# STUDY TEXT
++++++++++

Monkey King: Hero Is Back is a 2015 CG-animated Chinese film from first-time director Tian Xiaoping. It was also the highest-grossing animated film released in China, surpassing Kung Fu Panda 2, before being surpassed in turn by Kung Fu Panda 3 (the record is currently held by Ne Zha).

A retelling of the Chinese classic Journey to the West, the story follows the all-powerful Monkey King who once roamed freely between Heaven and Earth, but after angering the Gods, he was imprisoned within an ice cage deep within the mountains. 500 years later, monsters attack a small village and Jiang Liuer, a child flees to the mountains. Unknowingly, he releases the Monkey King, otherwise known as Sun Wukong from his curse. With the help and encouragement from this special child, Monkey King saves the village from the evil monsters.

The film received an American release on July 29, 2016, with Jackie Chan as the Monkey King.

A video game based on the film called Monkey King: Hero Is Back was developed by October Media and Sony Interactive Entertainment, and published by Oasis Games.


  • Adaptational Badass: In the opening, Sun Wukong manages to challenge all the Taoist pantheon and emerge victorious, when in the original novel he found his match in Erlang Shen and was eventually subdued by Laozi while he was busy figthing Erlang.
  • Adults Are Useless: With the exception of Fa Ming, the adult villagers are never seen looking for their missing children or effectively fending off the monsters. Subverted by Liuer's dad, who kills one of the monsters with his sword before taking another one down with him.
  • All Trolls Are Different: The nondescript green humanoid monsters serving Hun Dun are called "Mountain Trolls" in the English translation (and derivative translations).
  • American Kirby Is Hardcore: Inverted. While the film itself is mostly family-friendly, the Chinese trailer focused more on the action and drama. The American trailer, on the other hand, chose to promote it like a comedy in the vein of Kung Fu Panda, complete with "Everyone Was Kung Fu Fighting" playing in the background.
  • Amusing Injuries: In order of most to least victimized by this trope- Hun Dun's monsters, Wukong, Pigsy, Fa Ming, and Liuer.
  • And Then What?: During their stay at the inn, Liuer asks Wukong what he'll do after they bring Sha Ya Tou (and Liuer himself) home.
  • Arc Words: "The Great Sage equaling heaven never dies."
  • Arrogant Kung-Fu Guy: Wukong, Pigsy, and Hun Dun.
  • Attack of the 50-Foot Whatever: After Hun Dun receives a power boost from the eclipse, he transforms into a giant worm monster that easily oversizes the rest of the cast.

++++++++++

(Saved data entries)
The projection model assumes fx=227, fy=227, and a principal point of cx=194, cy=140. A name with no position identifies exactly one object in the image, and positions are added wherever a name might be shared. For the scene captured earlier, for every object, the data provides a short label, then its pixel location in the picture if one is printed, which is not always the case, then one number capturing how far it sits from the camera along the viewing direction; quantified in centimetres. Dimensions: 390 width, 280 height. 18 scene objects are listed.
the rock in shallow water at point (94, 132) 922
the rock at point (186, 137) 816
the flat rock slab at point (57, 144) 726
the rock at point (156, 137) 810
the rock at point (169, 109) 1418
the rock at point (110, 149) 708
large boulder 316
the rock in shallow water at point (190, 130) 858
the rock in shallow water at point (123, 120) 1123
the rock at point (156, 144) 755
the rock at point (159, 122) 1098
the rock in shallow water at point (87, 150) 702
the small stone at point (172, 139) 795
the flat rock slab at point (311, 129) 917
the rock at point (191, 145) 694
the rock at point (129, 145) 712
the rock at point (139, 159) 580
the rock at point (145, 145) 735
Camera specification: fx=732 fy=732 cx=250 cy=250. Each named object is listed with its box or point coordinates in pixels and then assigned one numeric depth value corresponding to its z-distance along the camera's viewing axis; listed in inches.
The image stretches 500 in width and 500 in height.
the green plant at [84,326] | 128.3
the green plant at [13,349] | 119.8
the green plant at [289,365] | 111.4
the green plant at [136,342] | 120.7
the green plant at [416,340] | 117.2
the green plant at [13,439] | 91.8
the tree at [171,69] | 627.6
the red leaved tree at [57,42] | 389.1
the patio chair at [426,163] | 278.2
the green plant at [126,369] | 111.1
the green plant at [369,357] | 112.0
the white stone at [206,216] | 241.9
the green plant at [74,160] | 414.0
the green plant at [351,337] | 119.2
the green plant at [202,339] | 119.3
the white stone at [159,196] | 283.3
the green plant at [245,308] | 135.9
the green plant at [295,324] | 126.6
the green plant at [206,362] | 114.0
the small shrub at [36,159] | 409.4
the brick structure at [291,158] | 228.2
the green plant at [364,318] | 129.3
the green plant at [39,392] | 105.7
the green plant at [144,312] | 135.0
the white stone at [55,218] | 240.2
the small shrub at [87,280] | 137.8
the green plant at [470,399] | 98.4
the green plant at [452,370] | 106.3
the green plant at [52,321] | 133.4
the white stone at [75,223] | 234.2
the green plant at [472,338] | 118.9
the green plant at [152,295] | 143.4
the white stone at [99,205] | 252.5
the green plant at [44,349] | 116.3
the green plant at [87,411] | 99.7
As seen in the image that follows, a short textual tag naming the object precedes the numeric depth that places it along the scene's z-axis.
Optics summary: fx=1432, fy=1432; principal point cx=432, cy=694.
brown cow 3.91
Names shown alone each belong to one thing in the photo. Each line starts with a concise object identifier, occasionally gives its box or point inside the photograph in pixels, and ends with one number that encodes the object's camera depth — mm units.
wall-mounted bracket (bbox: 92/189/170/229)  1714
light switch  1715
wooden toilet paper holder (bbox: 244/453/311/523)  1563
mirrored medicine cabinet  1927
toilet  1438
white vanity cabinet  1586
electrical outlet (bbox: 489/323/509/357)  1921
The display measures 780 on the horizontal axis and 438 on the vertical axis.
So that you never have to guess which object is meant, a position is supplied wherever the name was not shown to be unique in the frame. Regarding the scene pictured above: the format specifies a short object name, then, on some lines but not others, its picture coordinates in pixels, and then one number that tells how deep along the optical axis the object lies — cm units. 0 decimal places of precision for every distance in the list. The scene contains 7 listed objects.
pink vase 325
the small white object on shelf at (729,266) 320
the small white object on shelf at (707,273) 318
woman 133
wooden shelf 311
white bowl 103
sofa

++++++++++

# LIST OF TASKS
1. In the Monkey King text, on what date was the film released in America?
2. Continue the Monkey King text from its final bullet, writing more entries in the same form.

# ACTIVITY ANSWERS
1. July 29, 2016.

2.
  • Art Shift: The scenes of Sun Wukong rebelling against Heaven uses a simpler, more traditional art style than the rest of the film.
  • Bad Boss: Hun Dun clearly has no love for his underlings, at one point vaporizing several of them at once with a snap of his fingers.
  • Badass and Child Duo: Sun Wukong, the Monkey King who single-handedly defeated the entire military force of Heaven and was imprisoned for 500 years, and Liuer, a small, curious boy adopted by a monk.
  • Badass Boast: Pigsy can talk better than he fights. And Liuer does Wukong's boasts for him.
  • Badass Cape: After Sun Wukong's transformation, he wears a long, red scarf-cape.
  • Badass Normal: Fa Ming, and also Liuer's father, who kills two of Hun Dun's monsters before going down.
  • Big Bad: Hun Dun, the demon king.
  • Big Brother Instinct: Wukong to Liuer. He sets himself in between the dragon and Liuer, and scolds Liuer for endangering himself.
  • Big Damn Heroes: Wukong and Pigsy pull one when they arrive to save Liuer and co. from Hun Dun.
  • Big Eater: Pigsy, obviously.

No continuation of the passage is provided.